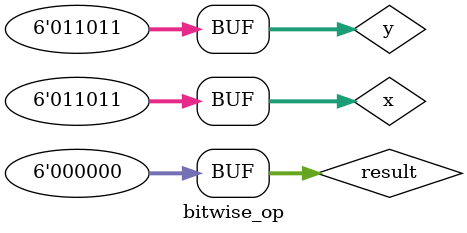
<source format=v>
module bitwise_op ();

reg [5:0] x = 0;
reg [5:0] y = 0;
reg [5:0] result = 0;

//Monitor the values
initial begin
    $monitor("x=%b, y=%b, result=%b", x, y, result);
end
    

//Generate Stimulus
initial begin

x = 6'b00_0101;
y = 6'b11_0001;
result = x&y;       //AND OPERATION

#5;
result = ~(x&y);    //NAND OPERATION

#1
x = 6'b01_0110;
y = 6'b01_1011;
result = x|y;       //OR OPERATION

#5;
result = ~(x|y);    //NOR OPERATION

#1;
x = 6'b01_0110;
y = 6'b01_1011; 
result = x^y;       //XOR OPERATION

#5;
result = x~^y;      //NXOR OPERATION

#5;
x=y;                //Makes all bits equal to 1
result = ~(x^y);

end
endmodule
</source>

---

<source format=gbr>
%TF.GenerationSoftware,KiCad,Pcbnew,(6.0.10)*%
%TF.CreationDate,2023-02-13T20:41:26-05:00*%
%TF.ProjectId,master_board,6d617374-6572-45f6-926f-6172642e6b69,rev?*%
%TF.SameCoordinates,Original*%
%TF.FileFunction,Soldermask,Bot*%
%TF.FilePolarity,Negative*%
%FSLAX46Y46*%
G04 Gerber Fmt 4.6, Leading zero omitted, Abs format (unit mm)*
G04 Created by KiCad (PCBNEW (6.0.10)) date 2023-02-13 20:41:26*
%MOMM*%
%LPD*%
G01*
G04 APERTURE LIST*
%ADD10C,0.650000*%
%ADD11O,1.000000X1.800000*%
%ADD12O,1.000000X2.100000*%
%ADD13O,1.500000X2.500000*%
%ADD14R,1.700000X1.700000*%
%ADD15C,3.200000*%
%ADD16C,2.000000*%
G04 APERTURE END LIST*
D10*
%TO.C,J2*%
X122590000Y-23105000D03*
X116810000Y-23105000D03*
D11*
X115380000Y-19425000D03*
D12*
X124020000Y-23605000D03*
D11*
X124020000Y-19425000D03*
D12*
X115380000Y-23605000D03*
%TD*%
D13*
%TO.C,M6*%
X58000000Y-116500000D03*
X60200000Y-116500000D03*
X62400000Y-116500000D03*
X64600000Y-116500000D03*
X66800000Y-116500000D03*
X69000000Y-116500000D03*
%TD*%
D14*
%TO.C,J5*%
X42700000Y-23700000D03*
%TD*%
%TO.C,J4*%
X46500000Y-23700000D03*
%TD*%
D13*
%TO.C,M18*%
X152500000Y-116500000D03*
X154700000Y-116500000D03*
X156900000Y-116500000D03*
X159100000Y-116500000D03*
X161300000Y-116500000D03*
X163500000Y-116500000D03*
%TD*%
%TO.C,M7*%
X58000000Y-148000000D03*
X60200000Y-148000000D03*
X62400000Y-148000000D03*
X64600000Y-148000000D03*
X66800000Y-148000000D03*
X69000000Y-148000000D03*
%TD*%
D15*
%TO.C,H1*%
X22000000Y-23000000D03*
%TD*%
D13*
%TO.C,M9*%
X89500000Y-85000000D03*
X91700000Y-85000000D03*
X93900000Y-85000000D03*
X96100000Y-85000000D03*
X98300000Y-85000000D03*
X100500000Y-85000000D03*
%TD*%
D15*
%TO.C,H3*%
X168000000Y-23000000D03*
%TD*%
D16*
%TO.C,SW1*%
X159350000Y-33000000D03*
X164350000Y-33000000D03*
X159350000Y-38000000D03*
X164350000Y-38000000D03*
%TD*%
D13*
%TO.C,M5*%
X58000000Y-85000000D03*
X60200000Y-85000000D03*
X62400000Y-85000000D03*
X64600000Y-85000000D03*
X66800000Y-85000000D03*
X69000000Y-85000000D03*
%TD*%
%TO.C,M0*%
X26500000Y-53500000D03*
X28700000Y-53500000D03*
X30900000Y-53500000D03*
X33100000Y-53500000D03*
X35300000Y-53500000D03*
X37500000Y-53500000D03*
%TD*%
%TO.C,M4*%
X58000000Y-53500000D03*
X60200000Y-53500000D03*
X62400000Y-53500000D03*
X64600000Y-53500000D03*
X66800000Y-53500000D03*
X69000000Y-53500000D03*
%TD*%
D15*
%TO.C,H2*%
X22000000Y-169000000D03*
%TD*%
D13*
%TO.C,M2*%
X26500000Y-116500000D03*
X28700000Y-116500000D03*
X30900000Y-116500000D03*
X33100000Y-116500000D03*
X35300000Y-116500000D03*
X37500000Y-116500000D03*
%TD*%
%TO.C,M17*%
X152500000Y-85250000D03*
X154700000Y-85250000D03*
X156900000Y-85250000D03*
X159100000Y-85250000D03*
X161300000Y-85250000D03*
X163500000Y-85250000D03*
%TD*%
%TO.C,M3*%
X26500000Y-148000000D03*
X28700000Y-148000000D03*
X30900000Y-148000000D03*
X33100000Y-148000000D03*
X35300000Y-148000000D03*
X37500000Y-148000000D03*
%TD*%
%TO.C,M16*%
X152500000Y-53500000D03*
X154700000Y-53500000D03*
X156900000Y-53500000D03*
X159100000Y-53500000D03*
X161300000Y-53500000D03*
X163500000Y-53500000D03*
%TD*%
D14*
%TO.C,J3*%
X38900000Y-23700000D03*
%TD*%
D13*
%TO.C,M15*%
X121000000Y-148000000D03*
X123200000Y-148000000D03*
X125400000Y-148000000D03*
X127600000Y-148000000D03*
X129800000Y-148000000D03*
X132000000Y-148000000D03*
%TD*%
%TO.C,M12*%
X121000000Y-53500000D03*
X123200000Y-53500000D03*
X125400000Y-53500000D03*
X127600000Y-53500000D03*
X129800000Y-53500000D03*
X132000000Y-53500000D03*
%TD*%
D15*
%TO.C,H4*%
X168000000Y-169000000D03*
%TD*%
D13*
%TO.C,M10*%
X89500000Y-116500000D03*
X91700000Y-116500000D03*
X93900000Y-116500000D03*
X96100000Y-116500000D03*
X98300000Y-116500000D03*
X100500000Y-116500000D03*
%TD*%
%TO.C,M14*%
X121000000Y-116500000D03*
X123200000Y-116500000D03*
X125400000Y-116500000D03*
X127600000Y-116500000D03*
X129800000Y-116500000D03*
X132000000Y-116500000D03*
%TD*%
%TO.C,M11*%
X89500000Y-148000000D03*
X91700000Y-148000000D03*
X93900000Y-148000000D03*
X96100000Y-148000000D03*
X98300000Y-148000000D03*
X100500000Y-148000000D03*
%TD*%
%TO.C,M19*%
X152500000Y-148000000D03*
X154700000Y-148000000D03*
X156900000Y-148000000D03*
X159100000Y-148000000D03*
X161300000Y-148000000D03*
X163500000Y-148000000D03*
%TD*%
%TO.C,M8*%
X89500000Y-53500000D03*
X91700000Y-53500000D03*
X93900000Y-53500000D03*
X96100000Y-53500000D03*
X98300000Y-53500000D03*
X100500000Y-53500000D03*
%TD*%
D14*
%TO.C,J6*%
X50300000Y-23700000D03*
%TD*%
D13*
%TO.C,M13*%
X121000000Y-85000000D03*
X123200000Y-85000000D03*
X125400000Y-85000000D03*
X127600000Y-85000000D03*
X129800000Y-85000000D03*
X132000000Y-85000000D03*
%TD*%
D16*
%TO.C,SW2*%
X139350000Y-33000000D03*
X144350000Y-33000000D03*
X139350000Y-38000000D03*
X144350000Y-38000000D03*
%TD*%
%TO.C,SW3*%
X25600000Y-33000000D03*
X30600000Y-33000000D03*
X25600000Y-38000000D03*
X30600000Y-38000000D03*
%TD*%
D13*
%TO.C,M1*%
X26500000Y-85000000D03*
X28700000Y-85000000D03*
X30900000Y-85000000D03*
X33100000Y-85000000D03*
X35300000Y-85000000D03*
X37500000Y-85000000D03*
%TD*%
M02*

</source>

---

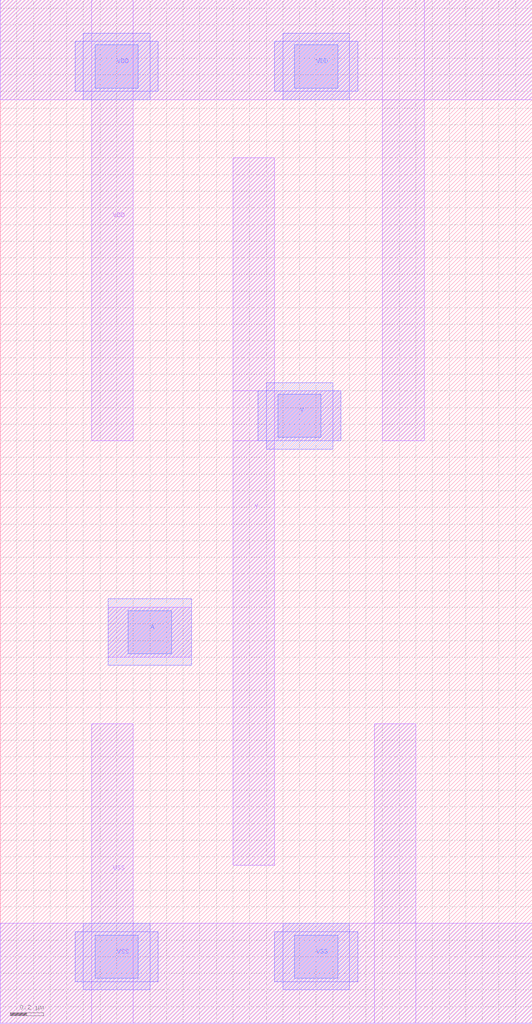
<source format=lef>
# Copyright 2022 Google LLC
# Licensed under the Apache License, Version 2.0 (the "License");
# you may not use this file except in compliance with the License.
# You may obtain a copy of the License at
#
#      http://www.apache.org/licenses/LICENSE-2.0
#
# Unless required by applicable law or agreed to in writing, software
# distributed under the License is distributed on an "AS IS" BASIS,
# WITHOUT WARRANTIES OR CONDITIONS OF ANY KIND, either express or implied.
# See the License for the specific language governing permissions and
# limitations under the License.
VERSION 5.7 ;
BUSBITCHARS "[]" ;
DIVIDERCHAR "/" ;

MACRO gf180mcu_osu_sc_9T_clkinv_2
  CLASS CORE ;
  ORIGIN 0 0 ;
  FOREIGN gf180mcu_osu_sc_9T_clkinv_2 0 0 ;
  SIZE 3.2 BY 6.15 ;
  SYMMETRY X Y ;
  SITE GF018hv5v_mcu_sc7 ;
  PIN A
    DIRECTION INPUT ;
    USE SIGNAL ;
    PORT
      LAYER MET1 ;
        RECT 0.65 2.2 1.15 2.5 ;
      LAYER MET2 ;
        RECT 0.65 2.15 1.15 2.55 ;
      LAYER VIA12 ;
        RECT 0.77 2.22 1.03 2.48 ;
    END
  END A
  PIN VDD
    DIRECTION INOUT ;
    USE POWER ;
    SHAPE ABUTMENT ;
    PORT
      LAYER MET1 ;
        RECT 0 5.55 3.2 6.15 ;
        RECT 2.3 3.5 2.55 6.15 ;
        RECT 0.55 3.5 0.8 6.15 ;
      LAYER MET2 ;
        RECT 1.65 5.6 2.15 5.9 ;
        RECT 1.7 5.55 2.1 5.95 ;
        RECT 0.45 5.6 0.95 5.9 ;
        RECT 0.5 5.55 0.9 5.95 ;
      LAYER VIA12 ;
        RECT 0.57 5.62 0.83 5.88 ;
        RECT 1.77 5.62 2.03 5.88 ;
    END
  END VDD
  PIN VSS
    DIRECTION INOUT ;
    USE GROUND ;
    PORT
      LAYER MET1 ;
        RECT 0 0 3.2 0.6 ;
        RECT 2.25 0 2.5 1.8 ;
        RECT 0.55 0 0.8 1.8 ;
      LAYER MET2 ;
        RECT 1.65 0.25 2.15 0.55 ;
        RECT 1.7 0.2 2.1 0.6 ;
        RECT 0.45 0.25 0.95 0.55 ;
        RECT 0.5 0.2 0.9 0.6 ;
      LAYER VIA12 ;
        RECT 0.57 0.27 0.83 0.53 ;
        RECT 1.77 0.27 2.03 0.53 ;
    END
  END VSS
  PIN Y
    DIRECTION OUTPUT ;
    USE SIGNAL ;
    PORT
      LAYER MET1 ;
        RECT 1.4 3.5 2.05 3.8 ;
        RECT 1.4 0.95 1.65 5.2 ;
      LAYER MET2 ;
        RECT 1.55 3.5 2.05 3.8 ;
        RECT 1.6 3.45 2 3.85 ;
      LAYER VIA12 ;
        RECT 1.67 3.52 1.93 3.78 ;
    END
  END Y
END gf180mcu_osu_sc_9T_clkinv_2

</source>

:: Work instruction ::
From the entries above, list each line with "under" in it.

:: Response area ::
# Licensed under the Apache License, Version 2.0 (the "License");
# distributed under the License is distributed on an "AS IS" BASIS,
# limitations under the License.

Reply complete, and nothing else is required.